Posts tagged ‘Protective Tariffs’

06/13/2011

Tariffs: Why We Abandoned Them

Since the U.S. was founded, politicians debated the virtues of free trade versus protective tariffs. Historically, the industrial North manufactured goods and advocated the imposition of protective tariffs to make products made in Europe more expensive than our own. On the other hand, the agricultural South desired reciprocal free trade, because they had no industry to protect, and wanted to export cotton and tobacco, without facing retaliatory tariffs.

Alexander Hamilton argued infant American industries needed protection to give them time to develop and compete against more established European companies. After the American Revolution, President Washington approved a Congressional Act that placed tariffs on foreign goods (1789). Presidents Madison, Monroe, and John Q. Adams, also signed laws protecting American industries.

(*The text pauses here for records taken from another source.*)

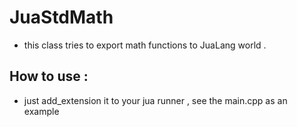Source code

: # JuaStdMath
- this class tries to export math functions to JuaLang world .

## How to use :
- just add_extension it to your jua runner , see the main.cpp as an example

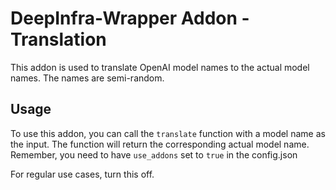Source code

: # DeepInfra-Wrapper Addon - Translation

This addon is used to translate OpenAI model names to the actual model names. The names are semi-random.

## Usage

To use this addon, you can call the `translate` function with a model name as the input. The function will return the corresponding actual model name.
Remember, you need to have `use_addons` set to `true` in the config.json

For regular use cases, turn this off.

Southern Democrats were able to lower tariffs, at least before the Civil War. Andrew Jackson was the first President to openly support free trade (1828) and Presidents Tyler (1841-45), Polk (1846), and Buchanan (1857), vetoed and reduced them.

President Lincoln, an Illinois Republican, promoted industrial growth, and favored tariffs in the 1860 election, causing the South to secede, and triggering the American Civil War (1861-65).

After the war, tariffs became the norm in U.S. trade for the next seven decades. President Harrison, a Northern Republican, raised them to new highs, under the McKinley Act (1890). Ohio Republicans, Taft (1909) and Harding (1922) also increased them.

Following the 1929 Stock Market crash, President Hoover, an Iowa Republican, believed more protection was the answer, as he signed the Smoot-Hawley Tariff Act (1930), raising U.S. import duties 60%, to an all-time high. This caused foreigners to impose retaliatory duties, reduced international trade, and exacerbated the Great Depression. When it became clear high tariffs were making the depression even worse, policy makers turned to free trade economists for answers.

Economists explained that tariffs on imported goods caused retail prices to rise, as they were simply added to the cost of the goods sold. Consumers, not foreign manufacturers, ultimately ended up paying tariffs. Economists argued they created a net societal loss.

They also explained that when nations use tariffs, other countries respond by enacting retaliatory tariffs, which negatively affect exports. If for example the U.S. placed tariffs on French wine, and France retaliated by imposing duties on the import of U.S. autos, the export industries in both nations would lose.

Since the Great Depression, the U.S. has been involved in a long march away from protective tariffs and towards free trade. President Franklin Roosevelt set the U.S. on a new course, by signing the Reciprocal Trade Agreements Act (1934), which delegated to him the authority to lower tariffs, product by product.

For the past 75 years, both political parties have embraced free trade, because they fear tariffs decrease international trade, harm national export industries, and hurt domestic consumers, with higher prices. What they have ignored is the other side of the coin. The abandonment of tariffs also explains why U.S. factories have been closing, and why American workers are losing their jobs.